**EXERCISE:**
Take the data below and copy exactly the lines starting at the one with "88: (609, 479)" and finishing at the one with "98: (677, 217)", both included.

════

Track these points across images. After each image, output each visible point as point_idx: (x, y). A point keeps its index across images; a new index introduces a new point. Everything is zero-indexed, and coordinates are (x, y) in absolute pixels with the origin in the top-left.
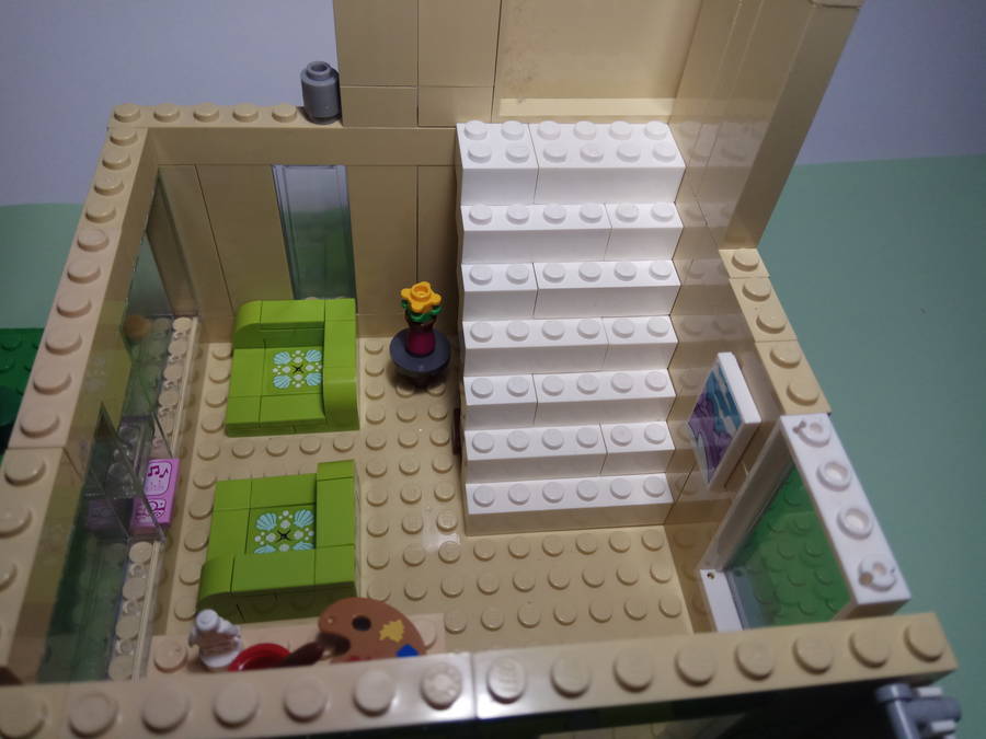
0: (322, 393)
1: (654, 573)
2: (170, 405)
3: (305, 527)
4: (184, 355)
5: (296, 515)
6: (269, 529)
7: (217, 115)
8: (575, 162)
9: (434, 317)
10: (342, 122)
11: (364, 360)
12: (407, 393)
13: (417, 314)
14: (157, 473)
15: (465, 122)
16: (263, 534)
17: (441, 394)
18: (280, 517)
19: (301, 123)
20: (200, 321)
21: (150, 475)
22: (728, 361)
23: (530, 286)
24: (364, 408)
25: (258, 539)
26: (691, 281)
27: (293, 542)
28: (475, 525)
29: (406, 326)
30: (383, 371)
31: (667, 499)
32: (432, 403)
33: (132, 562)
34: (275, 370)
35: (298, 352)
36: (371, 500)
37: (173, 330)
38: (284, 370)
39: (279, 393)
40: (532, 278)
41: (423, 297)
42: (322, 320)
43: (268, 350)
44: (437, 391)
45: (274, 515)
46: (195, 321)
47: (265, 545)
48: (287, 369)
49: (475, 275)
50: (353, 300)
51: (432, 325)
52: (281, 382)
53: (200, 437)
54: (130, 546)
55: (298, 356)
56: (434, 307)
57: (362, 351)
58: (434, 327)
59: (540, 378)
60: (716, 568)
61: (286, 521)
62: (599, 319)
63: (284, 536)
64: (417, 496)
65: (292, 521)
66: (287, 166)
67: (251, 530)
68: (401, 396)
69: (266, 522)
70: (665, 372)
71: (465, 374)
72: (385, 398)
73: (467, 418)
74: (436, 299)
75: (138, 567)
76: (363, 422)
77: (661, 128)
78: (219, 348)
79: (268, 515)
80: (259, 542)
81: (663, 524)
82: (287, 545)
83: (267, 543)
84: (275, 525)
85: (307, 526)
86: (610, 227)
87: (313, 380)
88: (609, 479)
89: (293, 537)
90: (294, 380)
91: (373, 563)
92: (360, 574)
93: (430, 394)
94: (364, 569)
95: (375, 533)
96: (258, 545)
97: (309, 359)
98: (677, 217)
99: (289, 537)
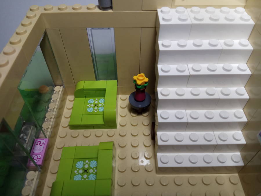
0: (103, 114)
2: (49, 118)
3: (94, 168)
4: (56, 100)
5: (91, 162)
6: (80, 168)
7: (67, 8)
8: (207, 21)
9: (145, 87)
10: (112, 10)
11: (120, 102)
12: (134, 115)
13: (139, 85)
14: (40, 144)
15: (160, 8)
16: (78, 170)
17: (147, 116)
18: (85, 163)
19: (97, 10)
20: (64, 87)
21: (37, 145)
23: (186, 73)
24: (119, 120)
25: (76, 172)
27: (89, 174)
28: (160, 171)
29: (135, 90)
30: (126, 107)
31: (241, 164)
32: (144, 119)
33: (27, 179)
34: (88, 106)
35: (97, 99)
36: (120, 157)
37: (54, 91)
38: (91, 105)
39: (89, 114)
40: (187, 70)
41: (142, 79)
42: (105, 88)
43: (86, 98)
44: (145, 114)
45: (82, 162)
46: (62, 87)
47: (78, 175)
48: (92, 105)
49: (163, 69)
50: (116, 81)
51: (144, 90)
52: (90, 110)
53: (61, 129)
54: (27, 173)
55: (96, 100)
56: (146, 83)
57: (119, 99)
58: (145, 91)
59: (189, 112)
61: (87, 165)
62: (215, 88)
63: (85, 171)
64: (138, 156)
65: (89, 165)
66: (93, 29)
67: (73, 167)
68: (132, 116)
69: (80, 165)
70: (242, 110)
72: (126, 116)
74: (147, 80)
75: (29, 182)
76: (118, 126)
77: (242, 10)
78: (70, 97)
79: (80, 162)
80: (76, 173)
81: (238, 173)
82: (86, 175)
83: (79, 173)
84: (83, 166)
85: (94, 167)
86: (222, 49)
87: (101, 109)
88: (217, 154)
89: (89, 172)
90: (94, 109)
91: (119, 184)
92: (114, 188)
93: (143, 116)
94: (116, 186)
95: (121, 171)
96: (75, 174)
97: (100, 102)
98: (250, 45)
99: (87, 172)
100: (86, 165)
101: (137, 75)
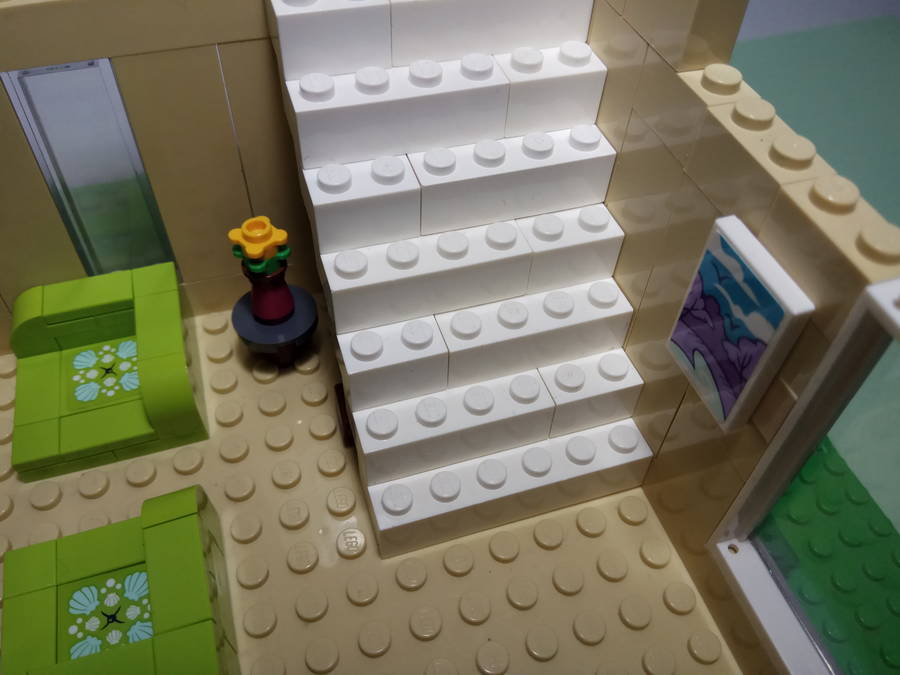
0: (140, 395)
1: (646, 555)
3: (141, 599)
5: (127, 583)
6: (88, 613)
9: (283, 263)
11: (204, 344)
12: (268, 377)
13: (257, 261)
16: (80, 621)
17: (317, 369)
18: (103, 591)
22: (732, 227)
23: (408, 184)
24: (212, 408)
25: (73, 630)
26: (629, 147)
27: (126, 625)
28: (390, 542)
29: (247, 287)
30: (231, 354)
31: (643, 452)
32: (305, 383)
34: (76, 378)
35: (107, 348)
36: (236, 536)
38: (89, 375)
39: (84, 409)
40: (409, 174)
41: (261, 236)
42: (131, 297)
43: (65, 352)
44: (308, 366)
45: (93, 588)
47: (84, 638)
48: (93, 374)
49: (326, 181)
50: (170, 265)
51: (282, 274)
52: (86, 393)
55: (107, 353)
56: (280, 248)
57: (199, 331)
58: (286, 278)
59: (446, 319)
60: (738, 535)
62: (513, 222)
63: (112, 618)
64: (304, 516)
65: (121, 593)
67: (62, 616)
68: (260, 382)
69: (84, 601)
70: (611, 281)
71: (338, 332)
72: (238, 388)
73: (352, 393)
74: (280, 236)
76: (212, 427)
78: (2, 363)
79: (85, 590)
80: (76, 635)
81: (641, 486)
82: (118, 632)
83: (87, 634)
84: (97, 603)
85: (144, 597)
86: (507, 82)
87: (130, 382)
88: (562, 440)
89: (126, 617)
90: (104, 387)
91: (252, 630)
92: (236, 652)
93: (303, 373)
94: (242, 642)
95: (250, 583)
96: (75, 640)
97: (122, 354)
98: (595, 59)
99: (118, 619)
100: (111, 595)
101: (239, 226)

════

**SOLUTION:**
88: (609, 479)
89: (293, 537)
90: (294, 380)
91: (373, 563)
92: (360, 574)
93: (430, 394)
94: (364, 569)
95: (375, 533)
96: (258, 545)
97: (309, 359)
98: (677, 217)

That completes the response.